Problem requirements: Among the lines below, restate word for word only those from the line with "David et son fils" through the line with "акції завдав флешмоб", with both end lines kept.

== Segment start ==

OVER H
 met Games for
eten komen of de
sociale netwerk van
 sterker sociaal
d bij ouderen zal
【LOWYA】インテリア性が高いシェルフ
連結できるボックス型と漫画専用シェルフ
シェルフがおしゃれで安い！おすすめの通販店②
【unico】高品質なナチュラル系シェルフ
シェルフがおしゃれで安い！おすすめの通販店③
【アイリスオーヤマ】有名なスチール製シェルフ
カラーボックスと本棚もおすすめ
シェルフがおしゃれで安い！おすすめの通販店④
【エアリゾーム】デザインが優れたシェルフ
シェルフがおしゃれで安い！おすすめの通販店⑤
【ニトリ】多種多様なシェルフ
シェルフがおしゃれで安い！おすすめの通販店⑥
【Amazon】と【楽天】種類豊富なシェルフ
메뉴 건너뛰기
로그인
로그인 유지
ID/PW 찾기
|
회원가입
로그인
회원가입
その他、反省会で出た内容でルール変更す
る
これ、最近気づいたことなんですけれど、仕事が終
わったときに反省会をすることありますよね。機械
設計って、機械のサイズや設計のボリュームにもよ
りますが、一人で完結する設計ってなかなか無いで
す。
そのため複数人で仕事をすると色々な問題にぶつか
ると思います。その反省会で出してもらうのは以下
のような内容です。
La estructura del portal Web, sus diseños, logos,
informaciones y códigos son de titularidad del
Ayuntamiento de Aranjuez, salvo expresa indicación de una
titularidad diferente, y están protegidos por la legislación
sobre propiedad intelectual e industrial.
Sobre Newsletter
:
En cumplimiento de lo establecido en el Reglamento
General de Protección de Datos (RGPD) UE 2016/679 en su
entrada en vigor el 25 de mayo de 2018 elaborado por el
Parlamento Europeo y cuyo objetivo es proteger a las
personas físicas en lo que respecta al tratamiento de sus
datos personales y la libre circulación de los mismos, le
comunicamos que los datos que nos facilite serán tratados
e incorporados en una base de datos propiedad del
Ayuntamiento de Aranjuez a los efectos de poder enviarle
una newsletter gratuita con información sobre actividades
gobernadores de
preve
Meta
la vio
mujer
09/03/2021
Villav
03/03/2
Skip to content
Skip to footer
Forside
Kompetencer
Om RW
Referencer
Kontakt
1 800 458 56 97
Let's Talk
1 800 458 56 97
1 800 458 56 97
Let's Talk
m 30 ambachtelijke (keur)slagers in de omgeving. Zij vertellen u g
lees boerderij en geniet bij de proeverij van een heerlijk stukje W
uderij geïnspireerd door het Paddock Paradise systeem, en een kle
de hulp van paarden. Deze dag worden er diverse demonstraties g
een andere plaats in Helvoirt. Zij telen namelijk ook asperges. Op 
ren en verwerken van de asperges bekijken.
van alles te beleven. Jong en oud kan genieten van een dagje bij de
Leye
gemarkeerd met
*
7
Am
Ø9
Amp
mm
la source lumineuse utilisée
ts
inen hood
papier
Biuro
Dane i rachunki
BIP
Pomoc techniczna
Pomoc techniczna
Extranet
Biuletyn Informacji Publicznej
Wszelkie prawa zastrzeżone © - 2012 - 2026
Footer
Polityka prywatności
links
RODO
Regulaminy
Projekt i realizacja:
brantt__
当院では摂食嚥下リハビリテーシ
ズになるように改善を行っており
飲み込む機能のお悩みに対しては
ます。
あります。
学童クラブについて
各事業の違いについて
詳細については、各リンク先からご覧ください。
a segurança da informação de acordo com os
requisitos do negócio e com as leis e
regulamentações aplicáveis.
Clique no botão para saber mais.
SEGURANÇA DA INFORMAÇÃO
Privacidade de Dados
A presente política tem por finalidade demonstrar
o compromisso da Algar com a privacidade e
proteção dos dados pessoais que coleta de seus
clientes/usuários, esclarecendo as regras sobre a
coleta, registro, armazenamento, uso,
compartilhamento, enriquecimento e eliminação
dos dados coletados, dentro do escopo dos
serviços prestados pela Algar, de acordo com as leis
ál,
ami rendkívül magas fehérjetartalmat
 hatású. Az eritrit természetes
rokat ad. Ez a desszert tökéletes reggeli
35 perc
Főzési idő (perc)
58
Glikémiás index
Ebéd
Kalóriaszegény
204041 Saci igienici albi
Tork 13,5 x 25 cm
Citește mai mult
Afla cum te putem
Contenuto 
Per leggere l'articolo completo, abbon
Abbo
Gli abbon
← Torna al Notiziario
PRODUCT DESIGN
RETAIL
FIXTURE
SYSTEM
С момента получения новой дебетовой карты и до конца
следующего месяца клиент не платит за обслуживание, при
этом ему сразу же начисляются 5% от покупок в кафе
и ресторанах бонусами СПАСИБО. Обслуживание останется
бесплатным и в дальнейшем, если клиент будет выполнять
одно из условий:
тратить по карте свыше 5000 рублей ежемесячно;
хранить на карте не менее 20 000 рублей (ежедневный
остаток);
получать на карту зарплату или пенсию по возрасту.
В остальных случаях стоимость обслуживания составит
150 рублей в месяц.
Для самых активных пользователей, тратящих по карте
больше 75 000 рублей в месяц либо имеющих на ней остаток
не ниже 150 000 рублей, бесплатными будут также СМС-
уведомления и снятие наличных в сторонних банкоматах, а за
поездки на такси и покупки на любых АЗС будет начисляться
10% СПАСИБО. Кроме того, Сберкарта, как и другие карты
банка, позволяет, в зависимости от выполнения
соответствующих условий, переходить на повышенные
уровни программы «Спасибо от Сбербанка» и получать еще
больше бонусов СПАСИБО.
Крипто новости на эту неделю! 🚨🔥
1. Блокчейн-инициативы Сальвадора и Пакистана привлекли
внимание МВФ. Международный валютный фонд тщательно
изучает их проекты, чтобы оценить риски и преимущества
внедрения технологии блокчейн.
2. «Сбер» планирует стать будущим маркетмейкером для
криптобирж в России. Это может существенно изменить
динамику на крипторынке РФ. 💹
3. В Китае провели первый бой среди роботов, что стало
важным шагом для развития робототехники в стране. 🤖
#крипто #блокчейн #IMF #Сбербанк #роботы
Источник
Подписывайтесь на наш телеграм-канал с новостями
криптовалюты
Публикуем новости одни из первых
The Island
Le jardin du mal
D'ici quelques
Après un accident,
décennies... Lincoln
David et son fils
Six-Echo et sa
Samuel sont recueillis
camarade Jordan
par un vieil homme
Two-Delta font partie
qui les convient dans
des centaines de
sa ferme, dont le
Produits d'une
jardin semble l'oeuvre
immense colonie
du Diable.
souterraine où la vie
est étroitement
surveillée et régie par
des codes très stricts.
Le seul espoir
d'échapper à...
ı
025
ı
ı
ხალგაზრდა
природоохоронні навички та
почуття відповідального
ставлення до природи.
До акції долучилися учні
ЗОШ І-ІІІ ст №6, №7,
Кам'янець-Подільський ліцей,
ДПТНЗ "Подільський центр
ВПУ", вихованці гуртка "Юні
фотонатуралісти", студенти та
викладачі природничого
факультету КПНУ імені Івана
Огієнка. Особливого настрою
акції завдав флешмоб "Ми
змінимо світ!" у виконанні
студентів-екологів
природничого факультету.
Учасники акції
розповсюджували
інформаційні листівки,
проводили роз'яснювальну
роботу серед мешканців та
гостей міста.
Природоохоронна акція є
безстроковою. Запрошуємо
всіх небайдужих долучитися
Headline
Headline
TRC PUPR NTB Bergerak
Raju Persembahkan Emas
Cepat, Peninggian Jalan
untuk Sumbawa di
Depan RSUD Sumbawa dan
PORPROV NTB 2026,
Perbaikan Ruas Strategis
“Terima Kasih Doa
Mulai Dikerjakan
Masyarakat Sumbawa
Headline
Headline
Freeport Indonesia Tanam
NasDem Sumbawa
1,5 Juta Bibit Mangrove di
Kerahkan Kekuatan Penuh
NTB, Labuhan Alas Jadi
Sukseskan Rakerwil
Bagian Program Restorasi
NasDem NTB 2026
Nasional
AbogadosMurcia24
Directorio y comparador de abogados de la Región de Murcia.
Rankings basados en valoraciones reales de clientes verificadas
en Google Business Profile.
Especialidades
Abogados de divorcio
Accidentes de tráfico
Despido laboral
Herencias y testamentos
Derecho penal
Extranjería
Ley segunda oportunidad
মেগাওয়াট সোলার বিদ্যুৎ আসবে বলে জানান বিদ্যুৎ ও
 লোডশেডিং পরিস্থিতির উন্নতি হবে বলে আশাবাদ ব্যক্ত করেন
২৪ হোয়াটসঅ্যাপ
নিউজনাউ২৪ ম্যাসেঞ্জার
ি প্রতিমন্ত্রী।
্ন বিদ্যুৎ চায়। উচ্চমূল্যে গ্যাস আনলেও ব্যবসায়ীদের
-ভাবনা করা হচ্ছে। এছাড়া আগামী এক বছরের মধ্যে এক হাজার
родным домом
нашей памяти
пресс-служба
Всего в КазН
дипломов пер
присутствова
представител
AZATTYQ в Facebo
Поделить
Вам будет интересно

== Segment end ==

Your solution:
David et son fils
Six-Echo et sa
Samuel sont recueillis
camarade Jordan
par un vieil homme
Two-Delta font partie
qui les convient dans
des centaines de
sa ferme, dont le
Produits d'une
jardin semble l'oeuvre
immense colonie
du Diable.
souterraine où la vie
est étroitement
surveillée et régie par
des codes très stricts.
Le seul espoir
d'échapper à...
ı
025
ı
ı
ხალგაზრდა
природоохоронні навички та
почуття відповідального
ставлення до природи.
До акції долучилися учні
ЗОШ І-ІІІ ст №6, №7,
Кам'янець-Подільський ліцей,
ДПТНЗ "Подільський центр
ВПУ", вихованці гуртка "Юні
фотонатуралісти", студенти та
викладачі природничого
факультету КПНУ імені Івана
Огієнка. Особливого настрою
акції завдав флешмоб "Ми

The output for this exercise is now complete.